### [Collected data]

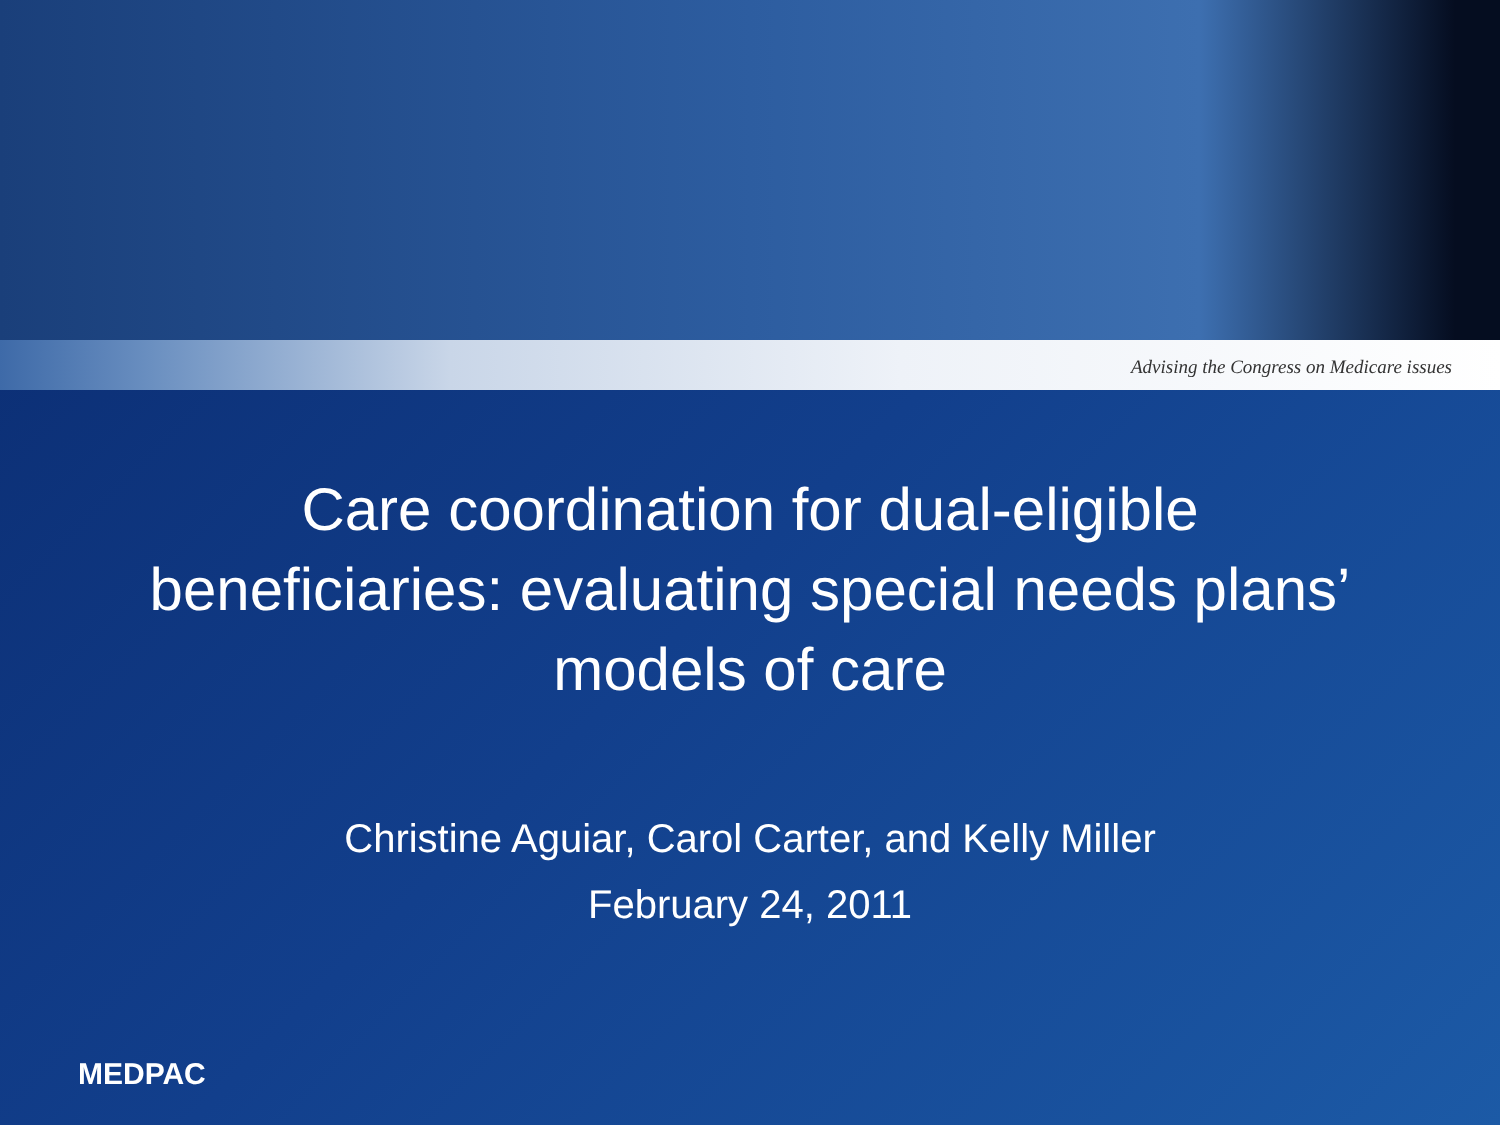Advising the Congress on Medicare issues
Care coordination for dual-eligible beneficiaries: evaluating special needs plans’ models of care
Christine Aguiar, Carol Carter, and Kelly Miller
February 24, 2011
MEDPAC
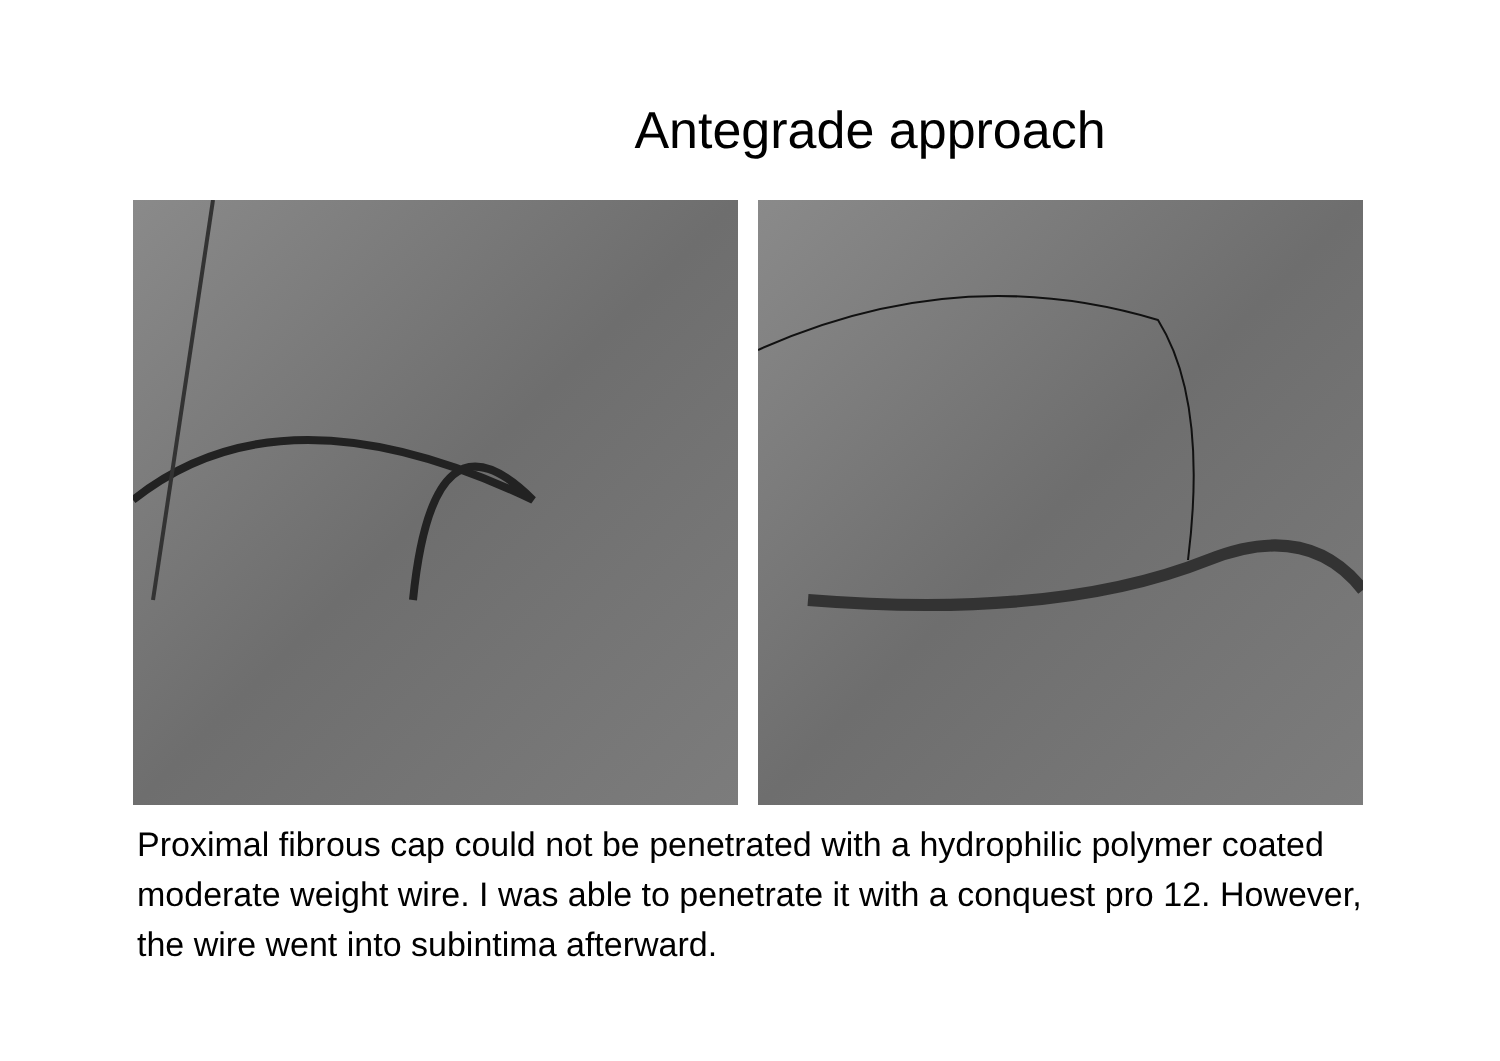Antegrade approach
Proximal fibrous cap could not be penetrated with a hydrophilic polymer coated moderate weight wire. I was able to penetrate it with a conquest pro 12. However, the wire went into subintima afterward.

### [WHAT YOU ARE ASKED TO DO]
Pictures are to be excluded; the records themselves are to be reproduced exactly.

### [ANSWER TO THIS PROBLEM]
Advising the Congress on Medicare issues
Care coordination for dual-eligible beneficiaries: evaluating special needs plans’ models of care
Christine Aguiar, Carol Carter, and Kelly Miller
February 24, 2011
MEDPAC
Antegrade approach
Proximal fibrous cap could not be penetrated with a hydrophilic polymer coated moderate weight wire. I was able to penetrate it with a conquest pro 12. However, the wire went into subintima afterward.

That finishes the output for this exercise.